The gain at both op-amp inputs is equal and opposite, so the earth-neutral noise (which is the noise at G1 with respect to G2) cancels out completely and does not appear at the input of B. Effectively, the circuit allows for the safe use of both neutral and earth terminals by making the neutral-earth noise voltage appear as a common-mode signal at the op-amp input. This simple strategy overcomes the two problems described above.
Any general-purpose, unity-gain stable JFET-input op amp with a low offset voltage will work.
References
- Condit, Reston; “Transformerless Power Supplies: Resistive and Capacitive,” Application Note AN954, Microchip Technology Inc., 2004.
- “AC-DC Power Supply Design,” Application Note 35, Apex Technology, Dec. 1999.
Anoop’s Analysis
This Idea for Design describes a method of connecting grounded equipment to equipment powered directly by ac power lines, with no isolation transformer in between. Making this kind of connection is often difficult or dangerous because of the potential difference that can exist between the neutral of the ac power line and the protective earth or common ground of the equipment and neutral or earth.
Often there is some voltage present between the neutral of an ac power outlet and the protective earth in a building. This voltage can be as high as 30 to 40 V ac in multi-story buildings. It also is noisy since there can be many leakage paths from electrical equipment to earth, and these paths change as the equipment is switched on and off or goes between low and high power modes, such as an air conditioner with its compressor turning on and off with the fan always on.
The circuit presented in this IFD passes input differential voltage to an output that has a different ground reference. Being a differential buffer, it greatly attenuates any common-mode dc voltages (or common-mode noise) present on input terminals. Thus, it offers two benefits. First, it allows equipment with different ground references to be connected together. Second, it attenuates common-mode noise between the connected equipment. The circuit can be used for dc or ac signals.

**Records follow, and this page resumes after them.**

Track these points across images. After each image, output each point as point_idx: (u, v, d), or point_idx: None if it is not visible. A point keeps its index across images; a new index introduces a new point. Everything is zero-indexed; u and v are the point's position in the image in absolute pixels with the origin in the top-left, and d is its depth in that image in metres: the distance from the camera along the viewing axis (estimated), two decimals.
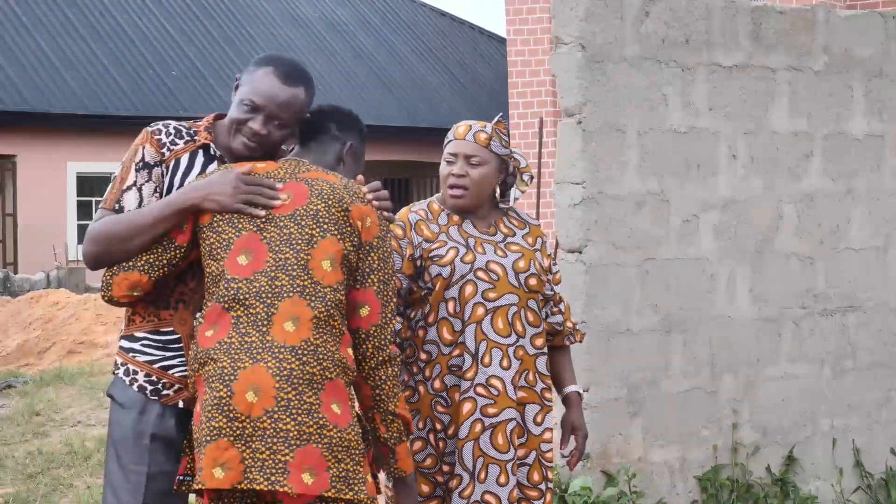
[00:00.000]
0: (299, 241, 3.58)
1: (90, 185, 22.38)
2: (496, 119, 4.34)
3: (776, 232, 6.47)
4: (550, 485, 4.27)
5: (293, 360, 3.50)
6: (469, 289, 4.15)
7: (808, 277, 6.58)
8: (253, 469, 3.44)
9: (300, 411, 3.47)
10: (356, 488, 3.50)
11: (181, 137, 3.81)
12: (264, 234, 3.60)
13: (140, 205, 3.74)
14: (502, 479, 4.13)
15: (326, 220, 3.61)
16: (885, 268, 6.90)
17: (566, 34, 5.86)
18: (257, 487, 3.43)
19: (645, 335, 6.03)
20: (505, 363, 4.16)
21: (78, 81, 22.73)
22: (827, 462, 6.68)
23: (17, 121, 21.67)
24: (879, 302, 6.87)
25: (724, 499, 6.25)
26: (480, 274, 4.17)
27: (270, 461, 3.44)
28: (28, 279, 18.52)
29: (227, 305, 3.55)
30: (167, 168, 3.77)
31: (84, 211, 22.47)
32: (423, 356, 4.19)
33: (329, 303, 3.56)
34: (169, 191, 3.77)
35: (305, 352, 3.51)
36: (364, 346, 3.64)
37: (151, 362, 3.77)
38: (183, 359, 3.77)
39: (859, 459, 6.79)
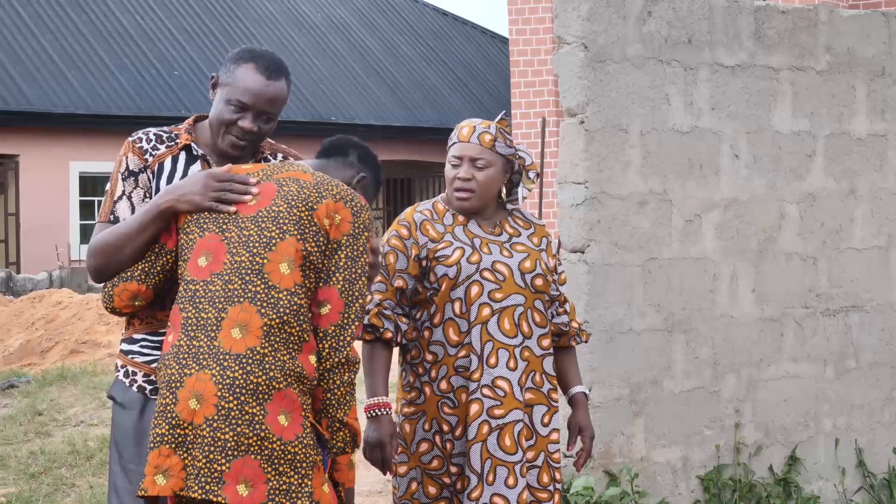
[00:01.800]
0: (257, 244, 3.51)
1: (92, 185, 22.39)
2: (499, 117, 4.32)
3: (779, 232, 6.47)
4: (559, 486, 4.26)
5: (237, 368, 3.42)
6: (475, 289, 4.14)
7: (811, 277, 6.58)
8: (190, 476, 3.41)
9: (240, 422, 3.40)
10: (299, 502, 3.42)
11: (162, 142, 3.83)
12: (225, 234, 3.55)
13: (133, 212, 3.77)
14: (510, 481, 4.11)
15: (287, 221, 3.52)
16: (888, 267, 6.89)
17: (568, 34, 5.86)
18: (192, 495, 3.40)
19: (647, 335, 6.02)
20: (511, 364, 4.15)
21: (80, 81, 22.74)
22: (829, 462, 6.67)
23: (20, 120, 21.68)
24: (882, 302, 6.86)
25: (727, 499, 6.24)
26: (486, 274, 4.16)
27: (206, 470, 3.40)
28: (31, 279, 18.53)
29: (182, 307, 3.52)
30: (152, 173, 3.79)
31: (86, 210, 22.47)
32: (429, 357, 4.18)
33: (283, 309, 3.46)
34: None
35: (250, 360, 3.43)
36: (321, 346, 3.52)
37: (149, 362, 3.78)
38: None
39: (862, 459, 6.78)
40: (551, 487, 4.23)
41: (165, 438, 3.44)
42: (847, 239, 6.72)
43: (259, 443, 3.40)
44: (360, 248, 3.59)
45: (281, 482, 3.41)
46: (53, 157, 22.03)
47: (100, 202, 22.24)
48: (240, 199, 3.60)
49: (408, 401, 4.23)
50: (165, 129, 3.89)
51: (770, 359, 6.44)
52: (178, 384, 3.45)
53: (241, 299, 3.47)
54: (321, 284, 3.54)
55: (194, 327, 3.48)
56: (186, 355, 3.47)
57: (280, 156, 3.97)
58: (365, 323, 4.14)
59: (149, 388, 3.78)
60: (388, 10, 29.69)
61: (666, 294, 6.09)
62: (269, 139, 3.94)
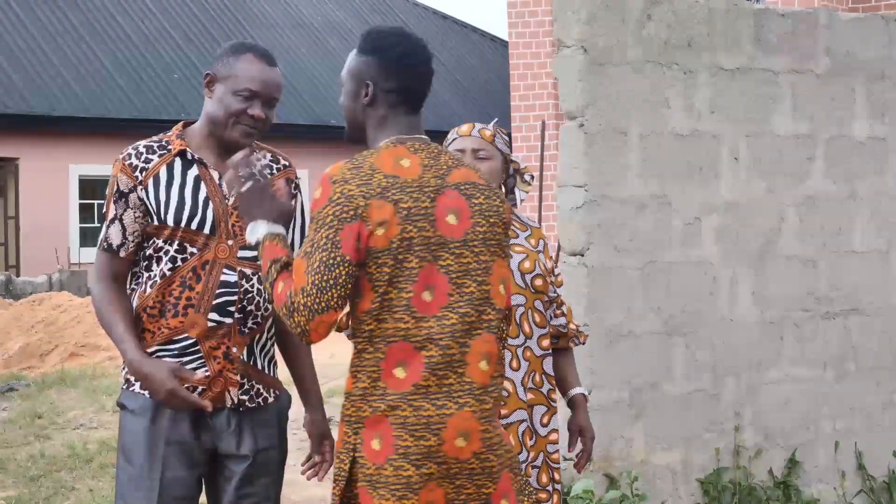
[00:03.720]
0: (478, 271, 3.46)
1: (92, 188, 22.38)
2: (493, 123, 4.38)
3: (778, 235, 6.46)
4: (558, 486, 4.27)
5: (488, 399, 3.44)
6: None
7: (811, 280, 6.58)
8: (456, 502, 3.43)
9: (499, 446, 3.46)
10: (530, 496, 3.56)
11: (154, 153, 3.83)
12: (440, 262, 3.45)
13: (124, 235, 3.79)
14: None
15: (493, 242, 3.50)
16: (888, 270, 6.89)
17: (568, 37, 5.86)
18: None
19: (647, 338, 6.02)
20: (514, 364, 4.16)
21: (80, 84, 22.74)
22: (829, 465, 6.67)
23: (20, 123, 21.67)
24: (882, 305, 6.86)
25: (727, 502, 6.24)
26: None
27: (475, 495, 3.43)
28: (30, 282, 18.52)
29: (418, 345, 3.41)
30: (146, 189, 3.79)
31: (86, 213, 22.47)
32: None
33: (504, 332, 3.55)
34: (157, 208, 3.78)
35: (494, 387, 3.46)
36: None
37: None
38: (202, 361, 3.77)
39: (861, 462, 6.78)
40: (550, 487, 4.24)
41: (434, 476, 3.41)
42: (847, 242, 6.72)
43: (507, 455, 3.49)
44: None
45: (519, 483, 3.51)
46: (53, 161, 22.03)
47: (100, 205, 22.29)
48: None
49: None
50: (154, 138, 3.89)
51: (770, 362, 6.44)
52: (441, 425, 3.40)
53: (480, 330, 3.44)
54: None
55: (442, 366, 3.42)
56: (438, 394, 3.41)
57: (268, 156, 3.97)
58: None
59: None
60: (388, 12, 29.70)
61: (666, 297, 6.08)
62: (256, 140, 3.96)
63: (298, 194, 4.03)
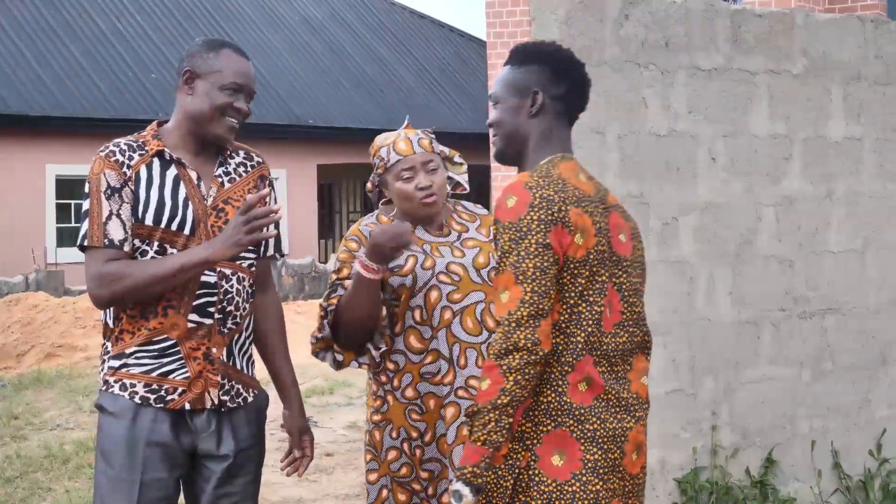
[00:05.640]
0: (639, 292, 3.55)
1: (69, 188, 22.30)
2: (406, 123, 4.39)
3: (755, 234, 6.48)
4: None
5: (647, 414, 3.52)
6: (434, 294, 4.15)
7: (788, 280, 6.60)
8: None
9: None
10: None
11: (134, 151, 3.82)
12: (615, 280, 3.48)
13: (125, 230, 3.74)
14: None
15: (644, 266, 3.58)
16: (864, 270, 6.92)
17: (546, 37, 5.86)
18: None
19: None
20: (480, 362, 4.16)
21: (56, 83, 22.66)
22: (806, 464, 6.69)
23: None
24: (858, 304, 6.89)
25: (704, 501, 6.26)
26: (442, 277, 4.17)
27: None
28: (6, 282, 18.45)
29: (596, 360, 3.43)
30: (132, 185, 3.77)
31: (63, 213, 22.39)
32: (391, 366, 4.18)
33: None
34: (136, 206, 3.75)
35: (648, 404, 3.53)
36: None
37: (148, 372, 3.75)
38: (183, 362, 3.76)
39: (838, 461, 6.81)
40: None
41: (617, 492, 3.43)
42: (823, 242, 6.74)
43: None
44: None
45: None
46: (29, 160, 21.95)
47: (76, 205, 22.21)
48: (271, 220, 3.63)
49: (375, 409, 4.24)
50: (131, 137, 3.88)
51: (747, 361, 6.46)
52: (623, 439, 3.42)
53: (640, 349, 3.52)
54: None
55: (613, 381, 3.45)
56: (616, 408, 3.44)
57: (242, 153, 3.97)
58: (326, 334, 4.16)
59: (153, 396, 3.75)
60: (365, 11, 29.69)
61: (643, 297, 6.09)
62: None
63: (272, 191, 4.03)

Of course, using it for dc signals requires offset correction.
While using this circuit, if one side is directly line powered, follow all the precautions necessary while dealing with dangerous high voltages because there will always be leakage paths that can result in electrical shock.
There are two are alternate methods for connecting such equipment together. If pure ac signals are involved, with no dc offset, a 1:1 isolation transformer with required bandwidth may be used between equipment A and equipment B. Or, use a battery-powered measuring instrument like a handheld digital multimeter or scope or some other device that requires no earth connection.